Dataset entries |
────

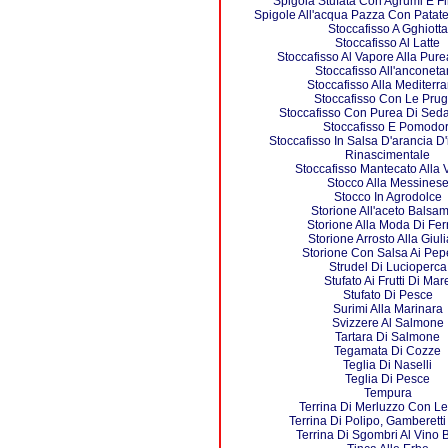
Spigola Stufata Con Agrumi E Fi
Spigole All'acqua Pazza Con Patate
Stoccafisso A Gghiotta
Stoccafisso Al Latte
Stoccafisso Al Vapore Alla Pure
Stoccafisso All'anconet
Stoccafisso Alla Mediterr
Stoccafisso Con Le Pru
Stoccafisso Con Purea Di Se
Stoccafisso E Pomodor
Stoccafisso In Salsa D'arancia D'
Rinascimentale
Stoccafisso Mantecato Alla 
Stocco Alla Messines
Stocco In Agrodolce
Storione All'aceto Balsam
Storione Alla Moda Di Fer
Storione Arrosto Alla Giul
Storione Con Salsa Ai Pep
Strudel Di Lucioperca
Stufato Ai Frutti Di Mar
Stufato Di Pesce
Surimi Alla Marinara
Svizzere Al Salmone
Tartara Di Salmone
Tegamata Di Cozze
Teglia Di Naselli
Teglia Di Pesce
Tempura
Terrina Di Merluzzo Con Le
Terrina Di Polipo, Gamberetti
Terrina Di Sgombri Al Vino 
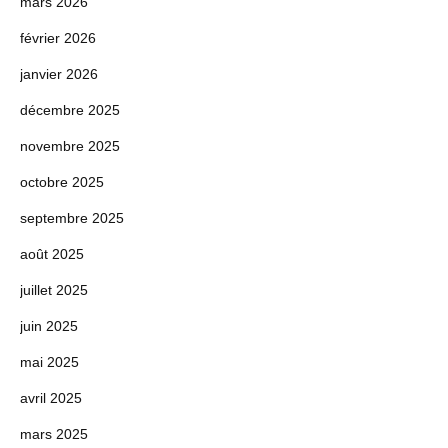
mars 2026
février 2026
janvier 2026
décembre 2025
novembre 2025
octobre 2025
septembre 2025
août 2025
juillet 2025
juin 2025
mai 2025
avril 2025
mars 2025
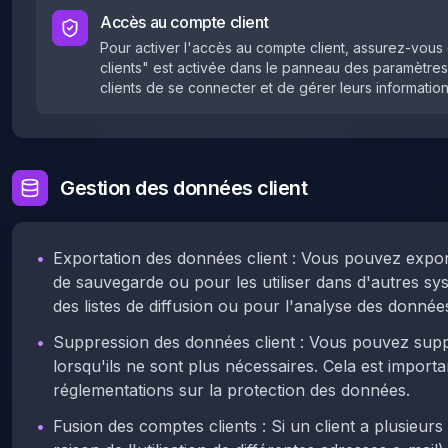
Accès au compte client
Pour activer l'accès au compte client, assurez-vous
clients" est activée dans le panneau des paramètres
clients de se connecter et de gérer leurs information
Gestion des données client
•
Exportation des données client : Vous pouvez export
de sauvegarde ou pour les utiliser dans d'autres sys
des listes de diffusion ou pour l'analyse des donnée
•
Suppression des données client : Vous pouvez supp
lorsqu'ils ne sont plus nécessaires. Cela est impor
réglementations sur la protection des données.
•
Fusion des comptes clients : Si un client a plusieu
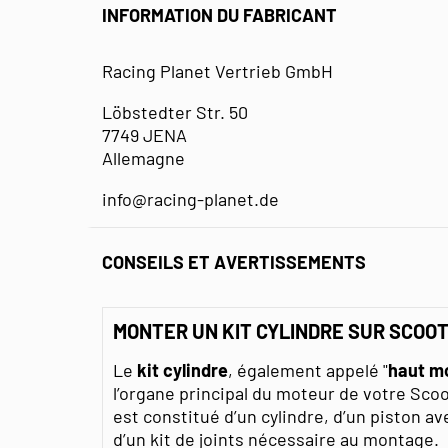
INFORMATION DU FABRICANT
Racing Planet Vertrieb GmbH
Löbstedter Str. 50
7749 JENA
Allemagne
info@racing-planet.de
CONSEILS ET AVERTISSEMENTS
MONTER UN KIT CYLINDRE SUR SCOOT
Le
kit cylindre
, également appelé "
haut m
l’organe principal du moteur de votre Scoo
est constitué d’un cylindre, d’un piston a
d’un kit de joints nécessaire au montage.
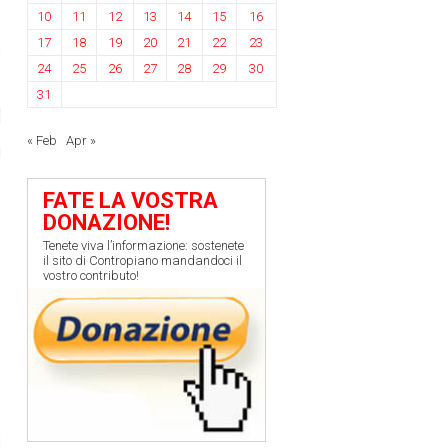
10
11
12
13
14
15
16
17
18
19
20
21
22
23
24
25
26
27
28
29
30
31
« Feb
Apr »
FATE LA VOSTRA
DONAZIONE!
Tenete viva l’informazione: sostenete
il sito di Contropiano mandandoci il
vostro contributo!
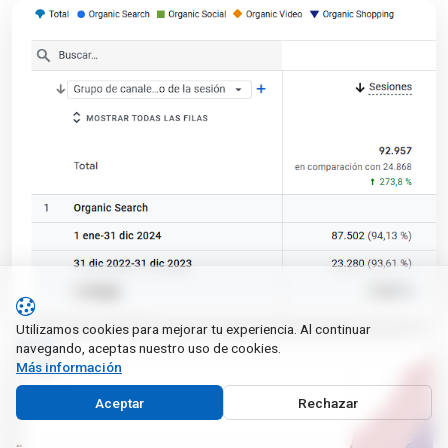
Utilizamos cookies para mejorar tu experiencia. Al continuar
navegando, aceptas nuestro uso de cookies.
Más información
Aceptar
Rechazar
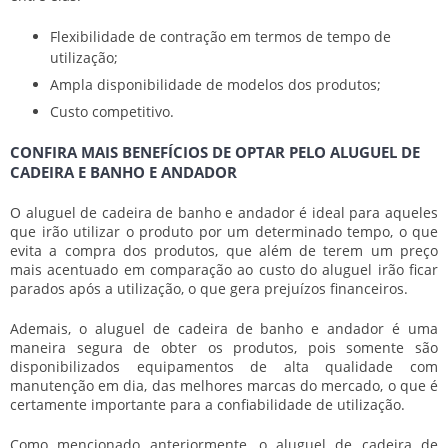
Flexibilidade de contração em termos de tempo de
utilização;
Ampla disponibilidade de modelos dos produtos;
Custo competitivo.
CONFIRA MAIS BENEFÍCIOS DE OPTAR PELO ALUGUEL DE
CADEIRA E BANHO E ANDADOR
O
aluguel de cadeira de banho e andador
é ideal para aqueles
que irão utilizar o produto por um determinado tempo, o que
evita a compra dos produtos, que além de terem um preço
mais acentuado em comparação ao custo do aluguel irão ficar
parados após a utilização, o que gera prejuízos financeiros.
Ademais, o
aluguel de cadeira de banho e andador
é uma
maneira segura de obter os produtos, pois somente são
disponibilizados equipamentos de alta qualidade com
manutenção em dia, das melhores marcas do mercado, o que é
certamente importante para a confiabilidade de utilização.
Como mencionado anteriormente, o
aluguel de cadeira de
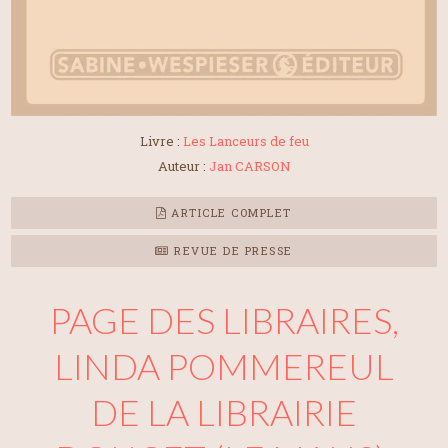
Livre :
Les Lanceurs de feu
Auteur :
Jan CARSON
ARTICLE COMPLET
REVUE DE PRESSE
PAGE DES LIBRAIRES,
LINDA POMMEREUL
DE LA LIBRAIRIE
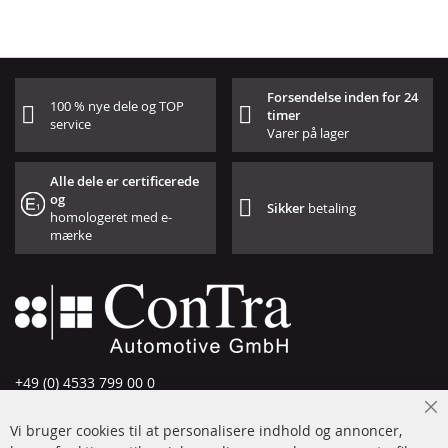
Forsendelse inden for 24
100 % nye dele og TOP
timer
service
Varer på lager
Alle dele er certificerede
og
Sikker
betaling
homologeret med e-
mærke
+49 (0) 4533 799 00 0
Man-tors: 09-17, fre 09-16
Cl
Vi bruger cookies til at personalisere indhold og annoncer,
info@contra-automotive.de
Co
Ba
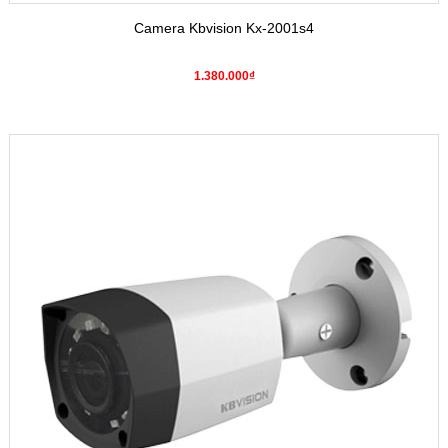
Camera Kbvision Kx-2001s4
1.380.000₫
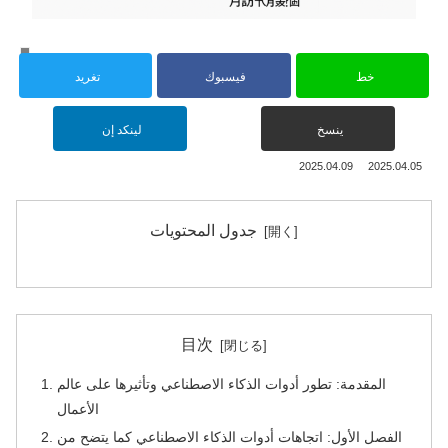
و
خط
فيسبوك
تغريد
ينسخ
لينكد إن
2025.04.09
2025.04.05
جدول المحتويات
目次
المقدمة: تطور أدوات الذكاء الاصطناعي وتأثيرها على عالم
الأعمال
الفصل الأول: اتجاهات أدوات الذكاء الاصطناعي كما يتضح من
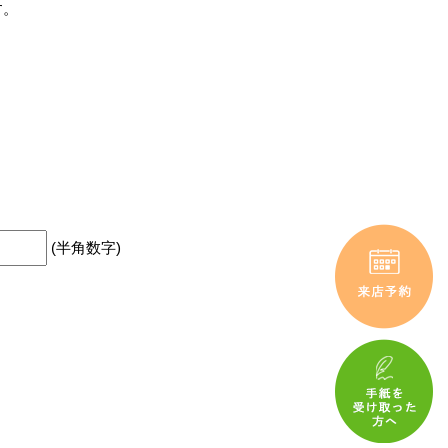
す。
(半角数字)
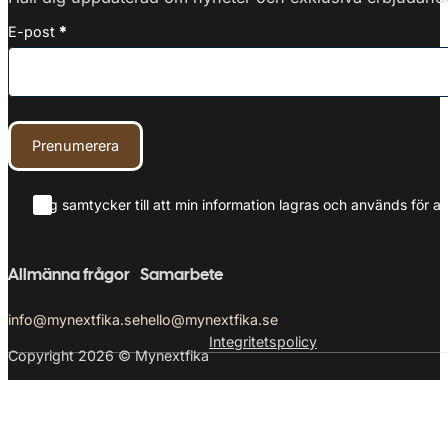
E-post
*
Prenumerera
Jag samtycker till att min information lagras och används för at
Allmänna frågor
Samarbete
info@mynextfika.se
hello@mynextfika.se
Integritetspolicy
Copyright 2026 © Mynextfika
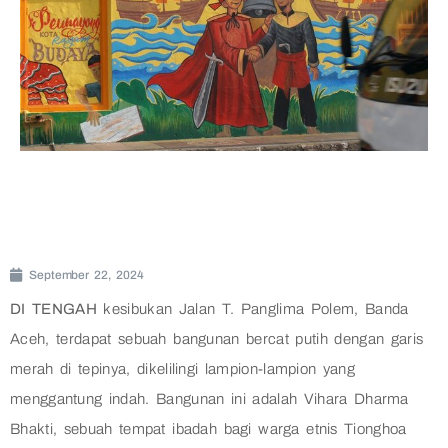
September 22, 2024
DI TENGAH
kesibukan Jalan T. Panglima Polem, Banda
Aceh, terdapat sebuah bangunan bercat putih dengan garis
merah di tepinya, dikelilingi lampion-lampion yang
menggantung indah. Bangunan ini adalah Vihara Dharma
Bhakti, sebuah tempat ibadah bagi warga etnis Tionghoa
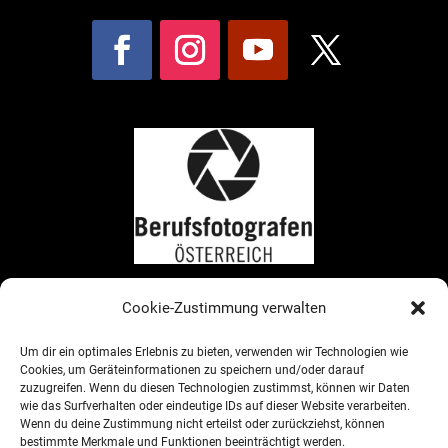
Cookie-Zustimmung verwalten
Um dir ein optimales Erlebnis zu bieten, verwenden wir Technologien wie
Cookies, um Geräteinformationen zu speichern und/oder darauf
zuzugreifen. Wenn du diesen Technologien zustimmst, können wir Daten
wie das Surfverhalten oder eindeutige IDs auf dieser Website verarbeiten.
Wenn du deine Zustimmung nicht erteilst oder zurückziehst, können
bestimmte Merkmale und Funktionen beeinträchtigt werden.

────

ACTIVITY |
Print the records verbatim, without pictures.

EXERCISE SOLUTION |
Spigola Stufata Con Agrumi E Fi
Spigole All'acqua Pazza Con Patate
Stoccafisso A Gghiotta
Stoccafisso Al Latte
Stoccafisso Al Vapore Alla Pure
Stoccafisso All'anconet
Stoccafisso Alla Mediterr
Stoccafisso Con Le Pru
Stoccafisso Con Purea Di Se
Stoccafisso E Pomodor
Stoccafisso In Salsa D'arancia D'
Rinascimentale
Stoccafisso Mantecato Alla 
Stocco Alla Messines
Stocco In Agrodolce
Storione All'aceto Balsam
Storione Alla Moda Di Fer
Storione Arrosto Alla Giul
Storione Con Salsa Ai Pep
Strudel Di Lucioperca
Stufato Ai Frutti Di Mar
Stufato Di Pesce
Surimi Alla Marinara
Svizzere Al Salmone
Tartara Di Salmone
Tegamata Di Cozze
Teglia Di Naselli
Teglia Di Pesce
Tempura
Terrina Di Merluzzo Con Le
Terrina Di Polipo, Gamberetti
Terrina Di Sgombri Al Vino 
mars 2026
février 2026
janvier 2026
décembre 2025
novembre 2025
octobre 2025
septembre 2025
août 2025
juillet 2025
juin 2025
mai 2025
avril 2025
mars 2025
Accès au compte client
Pour activer l'accès au compte client, assurez-vous
clients" est activée dans le panneau des paramètres
clients de se connecter et de gérer leurs information
Gestion des données client
•
Exportation des données client : Vous pouvez export
de sauvegarde ou pour les utiliser dans d'autres sys
des listes de diffusion ou pour l'analyse des donnée
•
Suppression des données client : Vous pouvez supp
lorsqu'ils ne sont plus nécessaires. Cela est impor
réglementations sur la protection des données.
•
Fusion des comptes clients : Si un client a plusieu
INFORMATION DU FABRICANT
Racing Planet Vertrieb GmbH
Löbstedter Str. 50
7749 JENA
Allemagne
info@racing-planet.de
CONSEILS ET AVERTISSEMENTS
MONTER UN KIT CYLINDRE SUR SCOOT
Le
kit cylindre
, également appelé "
haut m
l’organe principal du moteur de votre Scoo
est constitué d’un cylindre, d’un piston a
d’un kit de joints nécessaire au montage.
10
11
12
13
14
15
16
17
18
19
20
21
22
23
24
25
26
27
28
29
30
31
« Feb
Apr »
FATE LA VOSTRA
DONAZIONE!
Tenete viva l’informazione: sostenete
il sito di Contropiano mandandoci il
vostro contributo!
Utilizamos cookies para mejorar tu experiencia. Al continuar
navegando, aceptas nuestro uso de cookies.
Más información
Aceptar
Rechazar
Flexibilidade de contração em termos de tempo de
utilização;
Ampla disponibilidade de modelos dos produtos;
Custo competitivo.
CONFIRA MAIS BENEFÍCIOS DE OPTAR PELO ALUGUEL DE
CADEIRA E BANHO E ANDADOR
O
aluguel de cadeira de banho e andador
é ideal para aqueles
que irão utilizar o produto por um determinado tempo, o que
evita a compra dos produtos, que além de terem um preço
mais acentuado em comparação ao custo do aluguel irão ficar
parados após a utilização, o que gera prejuízos financeiros.
Ademais, o
aluguel de cadeira de banho e andador
é uma
maneira segura de obter os produtos, pois somente são
disponibilizados equipamentos de alta qualidade com
manutenção em dia, das melhores marcas do mercado, o que é
certamente importante para a confiabilidade de utilização.
Como mencionado anteriormente, o
aluguel de cadeira de
Livre :
Les Lanceurs de feu
Auteur :
Jan CARSON
ARTICLE COMPLET
REVUE DE PRESSE
PAGE DES LIBRAIRES,
LINDA POMMEREUL
DE LA LIBRAIRIE
Forsendelse inden for 24
100 % nye dele og TOP
timer
service
Varer på lager
Alle dele er certificerede
og
Sikker
betaling
homologeret med e-
mærke
+49 (0) 4533 799 00 0
Man-tors: 09-17, fre 09-16
Cl
Vi bruger cookies til at personalisere indhold og annoncer,
info@contra-automotive.de
Co
Ba
Camera Kbvision Kx-2001s4
1.380.000₫
و
خط
فيسبوك
تغريد
ينسخ
لينكد إن
2025.04.09
2025.04.05
جدول المحتويات
目次
المقدمة: تطور أدوات الذكاء الاصطناعي وتأثيرها على عالم
الأعمال
الفصل الأول: اتجاهات أدوات الذكاء الاصطناعي كما يتضح من
す。
(半角数字)
E-post
*
Prenumerera
Jag samtycker till att min information lagras och används för at
Allmänna frågor
Samarbete
info@mynextfika.se
hello@mynextfika.se
Integritetspolicy
Copyright 2026 © Mynextfika
September 22, 2024
DI TENGAH
kesibukan Jalan T. Panglima Polem, Banda
Aceh, terdapat sebuah bangunan bercat putih dengan garis
merah di tepinya, dikelilingi lampion-lampion yang
menggantung indah. Bangunan ini adalah Vihara Dharma
Bhakti, sebuah tempat ibadah bagi warga etnis Tionghoa
Cookie-Zustimmung verwalten
Um dir ein optimales Erlebnis zu bieten, verwenden wir Technologien wie
Cookies, um Geräteinformationen zu speichern und/oder darauf
zuzugreifen. Wenn du diesen Technologien zustimmst, können wir Daten
wie das Surfverhalten oder eindeutige IDs auf dieser Website verarbeiten.
Wenn du deine Zustimmung nicht erteilst oder zurückziehst, können
bestimmte Merkmale und Funktionen beeinträchtigt werden.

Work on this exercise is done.